The governor of Cross River state in south-eastern Nigeria has been defending the decision to give refuge to the former Liberian leader.
Will Taylor be able to travel outside Calabar?
In a press briefing in Calabar, Charles Taylor's new home, Governor Donald Duke stressed that the decision to invite him did not come from Cross River but from the federal government..
He said that even the federal government did not reach that decision on its own, but in conjunction with the United Nations, the African Union, the United States and the West African regional body, Ecowas.
But the BBC's Elizabeth Blunt says that the decision to invite him to Nigeria has not gone down well with the public.
Replying to questions about the ground rules covering Mr Taylor's asylum, the governor said that he was not in custody: he was free to come and go, even to give interviews if he wished.
But it is less clear if the former president is able to travel outside Calabar and its immediate environs.
He is unlikely though to leave Nigeria, since only there, for the moment is he safe from prosecution by the Sierra Leone war crimes tribunal.

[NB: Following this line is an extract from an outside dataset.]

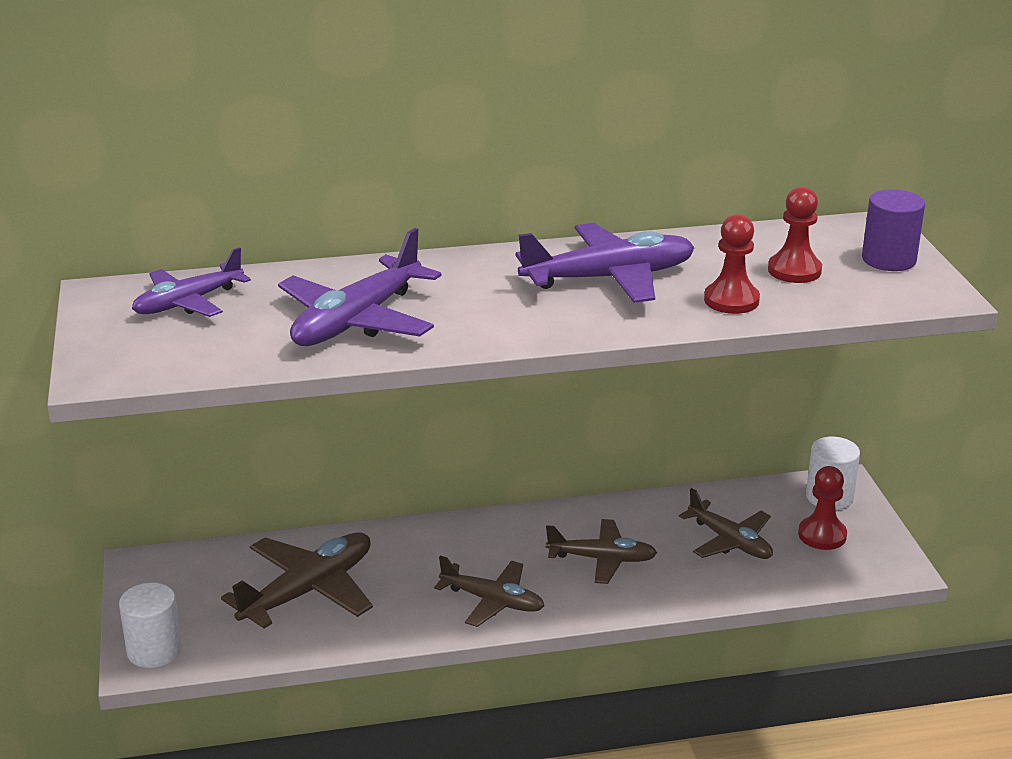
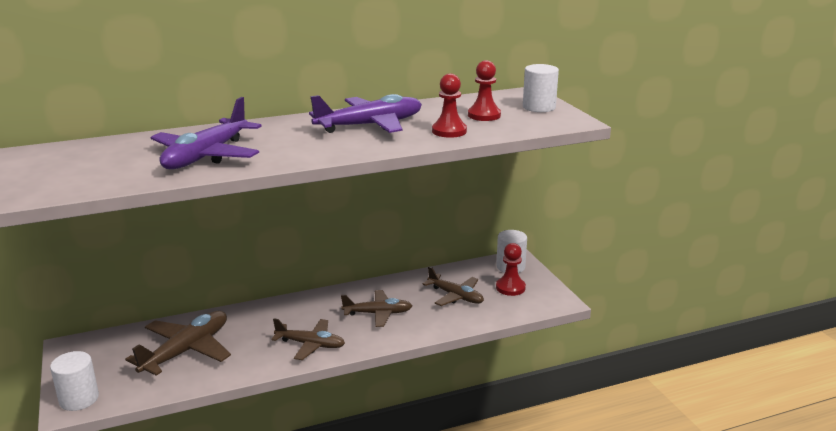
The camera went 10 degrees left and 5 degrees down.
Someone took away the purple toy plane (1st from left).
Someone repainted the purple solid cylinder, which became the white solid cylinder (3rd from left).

Mr Taylor - blamed for years of bloodshed - arrived in the south-eastern Nigerian city of Calabar in Cross River state early on Tuesday morning, accompanied by his family and a small group of his followers.
He arrived from Abuja airport at the end of a long day which saw the former warlord hand over power to his vice president, Moses Blah.
Mr Taylor, his wife and children went first to the residence of the Cross River state governor for supper before they finally saw the house where they are going to live.
It is a substantial grey-painted villa on a hilltop overlooking the Cross River estuary.